* Aim of the task:
Begin with the line containing "List each element's type and" and copy each line exactly through the last line of the entries, inclusive.

------------------------------------------------------------

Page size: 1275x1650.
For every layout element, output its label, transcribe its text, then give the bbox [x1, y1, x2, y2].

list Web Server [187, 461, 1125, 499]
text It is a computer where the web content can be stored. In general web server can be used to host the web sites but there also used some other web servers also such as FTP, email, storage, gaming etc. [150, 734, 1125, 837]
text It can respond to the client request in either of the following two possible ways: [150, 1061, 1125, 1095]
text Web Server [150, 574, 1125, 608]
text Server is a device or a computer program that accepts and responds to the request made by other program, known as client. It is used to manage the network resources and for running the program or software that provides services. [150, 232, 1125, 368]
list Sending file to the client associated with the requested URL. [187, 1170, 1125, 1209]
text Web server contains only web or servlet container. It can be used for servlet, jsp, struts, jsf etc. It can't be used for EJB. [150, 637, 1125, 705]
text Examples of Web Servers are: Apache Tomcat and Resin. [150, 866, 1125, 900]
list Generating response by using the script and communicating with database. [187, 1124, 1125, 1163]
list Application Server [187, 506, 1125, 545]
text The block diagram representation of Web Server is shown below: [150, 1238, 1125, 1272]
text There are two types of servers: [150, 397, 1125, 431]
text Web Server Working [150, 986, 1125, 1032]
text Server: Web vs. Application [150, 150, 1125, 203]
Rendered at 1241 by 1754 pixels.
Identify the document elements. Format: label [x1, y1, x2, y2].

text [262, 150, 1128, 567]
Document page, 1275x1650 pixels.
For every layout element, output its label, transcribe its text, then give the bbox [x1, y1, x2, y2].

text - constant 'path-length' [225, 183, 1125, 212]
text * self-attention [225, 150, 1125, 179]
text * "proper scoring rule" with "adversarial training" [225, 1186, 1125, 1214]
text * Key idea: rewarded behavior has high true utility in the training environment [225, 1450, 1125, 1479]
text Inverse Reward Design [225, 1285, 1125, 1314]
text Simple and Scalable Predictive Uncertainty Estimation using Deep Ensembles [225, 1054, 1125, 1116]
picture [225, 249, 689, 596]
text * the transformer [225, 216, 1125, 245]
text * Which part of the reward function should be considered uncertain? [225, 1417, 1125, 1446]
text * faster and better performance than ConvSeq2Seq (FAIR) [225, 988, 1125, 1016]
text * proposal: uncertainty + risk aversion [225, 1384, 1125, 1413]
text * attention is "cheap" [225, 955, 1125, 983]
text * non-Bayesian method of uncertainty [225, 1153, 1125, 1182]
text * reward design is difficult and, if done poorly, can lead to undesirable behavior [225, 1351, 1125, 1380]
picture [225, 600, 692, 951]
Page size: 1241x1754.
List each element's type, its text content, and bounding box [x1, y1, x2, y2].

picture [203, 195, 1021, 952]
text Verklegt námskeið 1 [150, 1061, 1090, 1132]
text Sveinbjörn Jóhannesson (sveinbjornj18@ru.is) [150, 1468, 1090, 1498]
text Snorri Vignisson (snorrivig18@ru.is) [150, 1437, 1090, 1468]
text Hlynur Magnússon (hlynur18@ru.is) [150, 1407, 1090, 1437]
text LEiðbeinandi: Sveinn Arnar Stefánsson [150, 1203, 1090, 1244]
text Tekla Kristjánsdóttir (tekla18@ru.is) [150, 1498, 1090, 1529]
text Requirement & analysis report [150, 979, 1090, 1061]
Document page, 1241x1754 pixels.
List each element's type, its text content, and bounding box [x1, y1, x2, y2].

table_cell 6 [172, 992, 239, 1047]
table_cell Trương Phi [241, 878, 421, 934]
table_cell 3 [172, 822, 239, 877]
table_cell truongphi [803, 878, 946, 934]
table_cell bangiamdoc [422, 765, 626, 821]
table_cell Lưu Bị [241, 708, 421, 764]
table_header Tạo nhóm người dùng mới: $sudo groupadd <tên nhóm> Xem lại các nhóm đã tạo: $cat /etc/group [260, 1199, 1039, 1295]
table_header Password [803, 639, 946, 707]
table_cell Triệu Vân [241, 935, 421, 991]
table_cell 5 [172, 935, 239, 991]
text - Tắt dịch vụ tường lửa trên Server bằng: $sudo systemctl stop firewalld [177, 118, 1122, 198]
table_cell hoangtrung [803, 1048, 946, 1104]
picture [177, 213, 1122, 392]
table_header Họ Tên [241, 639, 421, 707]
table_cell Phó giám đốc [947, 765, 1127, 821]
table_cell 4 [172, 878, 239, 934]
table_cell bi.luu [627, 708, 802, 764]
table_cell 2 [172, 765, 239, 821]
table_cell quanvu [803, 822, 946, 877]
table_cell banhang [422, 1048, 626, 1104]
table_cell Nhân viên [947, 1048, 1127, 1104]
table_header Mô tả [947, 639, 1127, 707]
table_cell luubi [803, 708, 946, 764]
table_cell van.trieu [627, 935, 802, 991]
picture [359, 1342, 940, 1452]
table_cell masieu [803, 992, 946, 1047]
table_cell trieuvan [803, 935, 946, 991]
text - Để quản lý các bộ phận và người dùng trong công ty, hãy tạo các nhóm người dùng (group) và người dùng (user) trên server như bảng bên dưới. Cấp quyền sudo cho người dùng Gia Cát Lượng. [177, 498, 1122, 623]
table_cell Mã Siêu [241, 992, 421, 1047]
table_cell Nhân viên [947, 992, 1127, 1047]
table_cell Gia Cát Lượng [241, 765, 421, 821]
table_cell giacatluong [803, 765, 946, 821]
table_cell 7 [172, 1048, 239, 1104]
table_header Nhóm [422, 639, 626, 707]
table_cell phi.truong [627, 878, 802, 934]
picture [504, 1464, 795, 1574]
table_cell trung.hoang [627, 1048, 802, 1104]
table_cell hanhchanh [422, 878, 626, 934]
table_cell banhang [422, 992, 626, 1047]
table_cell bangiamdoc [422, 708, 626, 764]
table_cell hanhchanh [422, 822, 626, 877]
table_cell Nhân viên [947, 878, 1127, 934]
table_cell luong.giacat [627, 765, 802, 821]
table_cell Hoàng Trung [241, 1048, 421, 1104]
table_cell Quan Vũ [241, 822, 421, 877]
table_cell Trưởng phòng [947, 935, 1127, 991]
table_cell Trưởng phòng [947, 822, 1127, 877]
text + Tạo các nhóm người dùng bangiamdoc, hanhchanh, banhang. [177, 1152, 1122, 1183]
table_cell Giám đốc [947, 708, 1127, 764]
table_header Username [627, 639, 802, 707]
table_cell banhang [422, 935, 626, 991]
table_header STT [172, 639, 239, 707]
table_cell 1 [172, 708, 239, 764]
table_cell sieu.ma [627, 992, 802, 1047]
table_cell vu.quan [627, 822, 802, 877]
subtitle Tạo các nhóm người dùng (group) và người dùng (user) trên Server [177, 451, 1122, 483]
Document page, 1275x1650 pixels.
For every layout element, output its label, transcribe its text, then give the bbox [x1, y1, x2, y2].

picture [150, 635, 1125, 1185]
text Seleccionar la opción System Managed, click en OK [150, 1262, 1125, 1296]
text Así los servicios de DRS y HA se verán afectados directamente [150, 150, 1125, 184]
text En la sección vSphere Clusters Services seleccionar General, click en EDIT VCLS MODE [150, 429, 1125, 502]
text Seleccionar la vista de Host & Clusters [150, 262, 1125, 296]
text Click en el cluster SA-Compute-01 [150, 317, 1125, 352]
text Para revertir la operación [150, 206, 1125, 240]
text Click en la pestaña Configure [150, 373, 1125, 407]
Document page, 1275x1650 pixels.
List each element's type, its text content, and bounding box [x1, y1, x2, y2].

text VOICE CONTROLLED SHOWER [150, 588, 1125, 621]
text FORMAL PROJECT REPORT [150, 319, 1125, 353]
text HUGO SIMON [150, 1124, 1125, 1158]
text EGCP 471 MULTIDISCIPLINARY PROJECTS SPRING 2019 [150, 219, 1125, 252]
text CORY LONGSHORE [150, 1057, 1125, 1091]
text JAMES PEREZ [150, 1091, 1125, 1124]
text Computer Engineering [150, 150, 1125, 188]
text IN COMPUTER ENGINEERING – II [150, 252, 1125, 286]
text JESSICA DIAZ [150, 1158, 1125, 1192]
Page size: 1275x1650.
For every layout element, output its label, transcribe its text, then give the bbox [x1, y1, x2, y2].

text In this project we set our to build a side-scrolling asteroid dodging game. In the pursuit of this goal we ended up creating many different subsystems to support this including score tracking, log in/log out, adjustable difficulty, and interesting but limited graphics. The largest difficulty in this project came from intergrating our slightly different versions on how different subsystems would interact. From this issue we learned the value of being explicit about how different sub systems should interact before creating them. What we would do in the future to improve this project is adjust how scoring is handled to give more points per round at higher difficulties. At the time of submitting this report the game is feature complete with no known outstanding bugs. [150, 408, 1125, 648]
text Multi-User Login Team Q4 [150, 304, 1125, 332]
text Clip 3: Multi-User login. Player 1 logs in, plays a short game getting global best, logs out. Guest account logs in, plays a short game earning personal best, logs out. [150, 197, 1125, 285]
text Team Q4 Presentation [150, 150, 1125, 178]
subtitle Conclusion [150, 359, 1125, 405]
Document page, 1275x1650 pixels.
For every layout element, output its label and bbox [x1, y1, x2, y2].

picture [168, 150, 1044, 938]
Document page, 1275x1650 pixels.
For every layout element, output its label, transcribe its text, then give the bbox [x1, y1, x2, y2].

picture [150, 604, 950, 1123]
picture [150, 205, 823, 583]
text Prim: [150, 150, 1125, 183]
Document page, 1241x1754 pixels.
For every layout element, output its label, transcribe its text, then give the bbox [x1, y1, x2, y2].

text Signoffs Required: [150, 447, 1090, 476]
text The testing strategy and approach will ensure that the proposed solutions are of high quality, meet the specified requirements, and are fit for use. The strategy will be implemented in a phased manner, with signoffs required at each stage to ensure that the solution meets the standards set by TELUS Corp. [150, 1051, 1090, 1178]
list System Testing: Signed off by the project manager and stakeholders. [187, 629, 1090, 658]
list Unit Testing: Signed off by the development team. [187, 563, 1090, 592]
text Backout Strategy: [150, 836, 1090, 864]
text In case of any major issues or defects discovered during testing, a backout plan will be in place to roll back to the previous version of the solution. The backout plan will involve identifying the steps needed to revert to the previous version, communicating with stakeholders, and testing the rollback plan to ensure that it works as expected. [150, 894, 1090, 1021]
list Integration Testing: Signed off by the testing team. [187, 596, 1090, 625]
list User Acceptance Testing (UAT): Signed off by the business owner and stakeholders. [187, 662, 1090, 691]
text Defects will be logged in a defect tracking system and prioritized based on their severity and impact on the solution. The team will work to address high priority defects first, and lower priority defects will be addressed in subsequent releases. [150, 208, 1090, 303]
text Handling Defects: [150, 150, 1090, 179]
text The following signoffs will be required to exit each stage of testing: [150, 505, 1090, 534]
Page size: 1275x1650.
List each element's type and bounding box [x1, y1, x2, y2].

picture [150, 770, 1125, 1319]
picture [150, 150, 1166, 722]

------------------------------------------------------------

* Output below:
List each element's type and bounding box [x1, y1, x2, y2].

picture [150, 770, 1125, 1319]
picture [150, 150, 1166, 722]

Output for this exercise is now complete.